How many times have I tried
Just to get away from you, and you reel me back?
How many times have I lied
That there's nothing that I can do?
-- Sloan
Friday morning started with a quick look at Telemundo ("PRoxima:
Esclavas del sexo!"), then a walk to Phillz coffee. This time I
got the Tesora blend (their hallmark) and wow, that's good
coffee. Passed a woman woman pulling two tiny dogs across the street:
"C'mon, peeps!" Back at the tables I checked my email and got an
amazing bit of spam about puppies, and how I could buy some rare
breeds for ch33p.
First up was the Dreamworks talk. But before that, I have to relate
something.
Earlier in the week I ran into Sean Kamath, who was giving the
talk, and told him it looked interesting and that I'd be sure to be
there. "Hah," he said, "Wanna bet?

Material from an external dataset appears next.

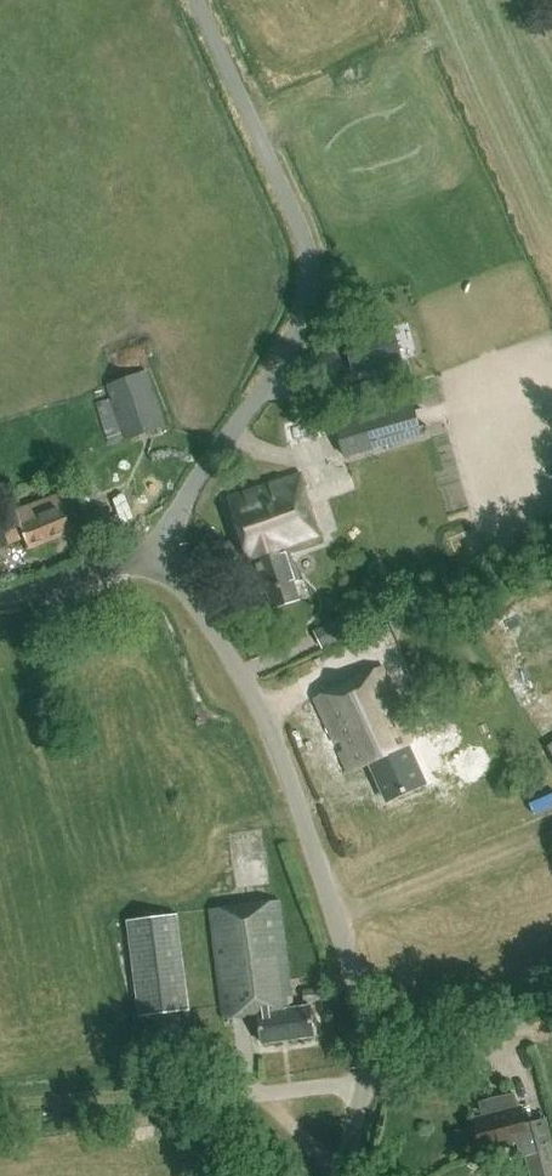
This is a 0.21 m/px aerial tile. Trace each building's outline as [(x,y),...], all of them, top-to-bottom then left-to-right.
[(400,359),(391,327),(345,340),(354,372),(400,359)] [(166,427),(147,372),(106,386),(110,397),(92,403),(107,446),(124,440),(124,441),(166,427)] [(424,438),(414,399),(336,417),(346,456),(424,438)] [(320,541),(303,490),(303,489),(305,489),(300,475),(226,499),(246,562),(250,560),(260,593),(267,591),(273,609),(298,601),(291,582),(296,580),(285,553),(320,541)] [(69,536),(56,498),(0,518),(0,527),(6,546),(20,541),(23,552),(69,536)] [(338,620),(313,632),(321,650),(346,637),(338,620)] [(387,802),(423,786),(405,747),(415,742),(382,669),(314,699),(347,772),(370,762),(387,802)] [(208,911),(211,930),(221,1019),(258,1015),(261,1044),(314,1038),(310,1006),(291,1008),(278,903),(208,911)] [(140,1016),(190,1009),(177,912),(126,919),(140,1016)] [(317,1001),(316,989),(302,990),(303,1002),(317,1001)] [(547,1120),(526,1125),(522,1107),(519,1108),(515,1093),(493,1097),(478,1102),(482,1117),(473,1119),(482,1153),(518,1143),(522,1158),(527,1157),(532,1175),(551,1175),(551,1141),(547,1120)]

Tom Limoncelli's talk is opposite
mine, and EVERYONE goes to a Tom Limoncelli talk. There's gonna be no
one at mine."
Then yesterday I happened to be sitting next to Tom during a break,
and he was discussing attendance at the different presentations.
"Mine's tomorrow, and no one's going to be there." "Why not?"
"Mine's opposite the Dreamworks talk, and EVERYONE goes to Dreamworks
talks."
Both were quite amused -- and possibly a little relieved -- to learn
what the other thought.
But back at the ranch: FIXME in 2008, Sean gave a talk on
Dreamworks and someone asked afterward "So why do you use NFS anyway?"
This talk was meant to answer that.
So, why? Two reasons:
They use lots of local caching (their filers come from NetApp, and
they also have a caching box), a global namespace, data hierarchy
(varying on the scales of fast, reliable and expensive), leverage the
automounter to the max, and 10GB core links everywhere, and it works.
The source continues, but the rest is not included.